What Factors Does Your Credit Score Ignore

What Factors Does Your Credit Score Ignore?

The FICO credit score has a range of 300 to 850, with a score of 800 or more being regarded as outstanding by most lenders.

Your payment history is the primary determinant of your credit score. Monthly payments for your home, auto, school, or personal loans, as well as credit card payments, are reported to TransUnion, Experian, and Equifax, the three national credit bureaus. You will gradually improve your credit score if you pay these on time. On the other hand, your FICO score may drop by 100 points or more if you make any one of these payments 30 days or more beyond the due date.

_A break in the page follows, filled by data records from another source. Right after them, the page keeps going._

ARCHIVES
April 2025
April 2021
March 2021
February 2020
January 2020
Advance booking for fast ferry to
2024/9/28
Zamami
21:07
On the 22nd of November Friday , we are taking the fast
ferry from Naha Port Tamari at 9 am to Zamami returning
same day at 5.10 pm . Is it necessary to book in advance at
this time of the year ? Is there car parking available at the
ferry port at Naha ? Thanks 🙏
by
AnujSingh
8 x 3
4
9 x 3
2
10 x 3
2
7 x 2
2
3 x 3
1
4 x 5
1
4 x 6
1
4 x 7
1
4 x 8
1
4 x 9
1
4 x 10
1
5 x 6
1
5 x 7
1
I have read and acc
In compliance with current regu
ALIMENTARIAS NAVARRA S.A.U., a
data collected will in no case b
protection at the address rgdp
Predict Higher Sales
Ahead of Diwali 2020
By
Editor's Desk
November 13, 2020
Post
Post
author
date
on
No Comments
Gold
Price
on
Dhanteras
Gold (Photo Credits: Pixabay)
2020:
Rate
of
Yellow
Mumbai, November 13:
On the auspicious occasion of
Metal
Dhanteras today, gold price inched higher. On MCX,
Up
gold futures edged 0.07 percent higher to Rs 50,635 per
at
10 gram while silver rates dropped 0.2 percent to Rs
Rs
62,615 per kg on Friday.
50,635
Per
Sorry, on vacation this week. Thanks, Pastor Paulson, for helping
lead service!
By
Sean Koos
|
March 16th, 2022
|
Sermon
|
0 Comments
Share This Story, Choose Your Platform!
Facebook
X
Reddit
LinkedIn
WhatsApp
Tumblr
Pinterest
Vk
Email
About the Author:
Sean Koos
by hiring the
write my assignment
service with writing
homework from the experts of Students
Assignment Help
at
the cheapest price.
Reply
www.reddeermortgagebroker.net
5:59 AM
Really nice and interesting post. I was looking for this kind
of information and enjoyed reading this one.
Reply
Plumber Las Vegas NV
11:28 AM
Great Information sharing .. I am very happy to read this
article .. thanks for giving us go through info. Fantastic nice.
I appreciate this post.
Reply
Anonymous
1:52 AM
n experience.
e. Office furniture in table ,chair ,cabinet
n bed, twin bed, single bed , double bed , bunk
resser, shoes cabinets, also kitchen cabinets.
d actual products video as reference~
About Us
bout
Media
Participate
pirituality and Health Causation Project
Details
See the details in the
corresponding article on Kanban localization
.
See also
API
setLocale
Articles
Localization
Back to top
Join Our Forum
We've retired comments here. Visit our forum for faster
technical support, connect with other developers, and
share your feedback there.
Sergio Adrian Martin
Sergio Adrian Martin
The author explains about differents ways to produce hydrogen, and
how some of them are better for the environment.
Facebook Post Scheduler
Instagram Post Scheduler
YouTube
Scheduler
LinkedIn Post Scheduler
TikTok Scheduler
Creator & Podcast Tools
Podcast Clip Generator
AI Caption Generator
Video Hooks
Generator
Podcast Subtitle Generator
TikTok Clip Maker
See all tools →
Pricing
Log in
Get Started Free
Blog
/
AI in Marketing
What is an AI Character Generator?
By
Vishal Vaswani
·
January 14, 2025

The percentage of your available credit that you are utilizing, the age of your credit accounts, and the quantity of new credit accounts you open can all have an impact on your FICO score.

Maintaining open credit card accounts, even if you don’t intend to use them again, paying off debt, and making on-time monthly payments are all necessary to raise your credit score.

What information is missing from your credit score?

What, though, has no effect on your credit score? A good deal, in fact, including some unexpected financial elements.

Your income is irrelevant. Your credit score won’t rise if you earn more money. Your employment situation has no bearing on your credit score. It won’t lower your three-digit score if you lose your employment.

Your credit score is unaffected by your age and does not increase or decrease with age.

Furthermore, certain payments have no effect on your score. This is because the credit bureaus aren’t notified of many of your regular payments. Your credit score won’t increase even if you pay your phone, cable, or utility bills on time each month. Neither Equifax, TransUnion, nor Experian are monitoring these payments.

Furthermore, medical expenses have no effect on your credit score. Your score won’t go up if you pay your doctor’s bill on time. It won’t fall if you pay for it after the deadline. But proceed with caution: Your credit score will suffer if your medical provider sends your account to collections because you failed to pay your payments.

Most of the time, if you rent an apartment or a home, paying your landlord on time has no positive impact on your credit score. Renters’ groups are beginning to change this, arguing that timely rent payments each month should improve credit scores.

Landlords that provide reports of their rent payments made on time might now have their credit bureaus accept them. Additionally, your credit score may benefit if your landlord does provide a record of your payments. The issue? The majority of tenants still get nothing from their on-time payments because the majority of landlords do not take part in these rent-reporting initiatives.

Is a high credit score essential? Making timely bill payments

It’s still easy to take the most important step in raising your credit score: Maintain a low credit card debt balance by paying your obligations on schedule each month. No matter what else is or isn’t included in your FICO score, if you accomplish these two things, your score will either continuously rise or stay high.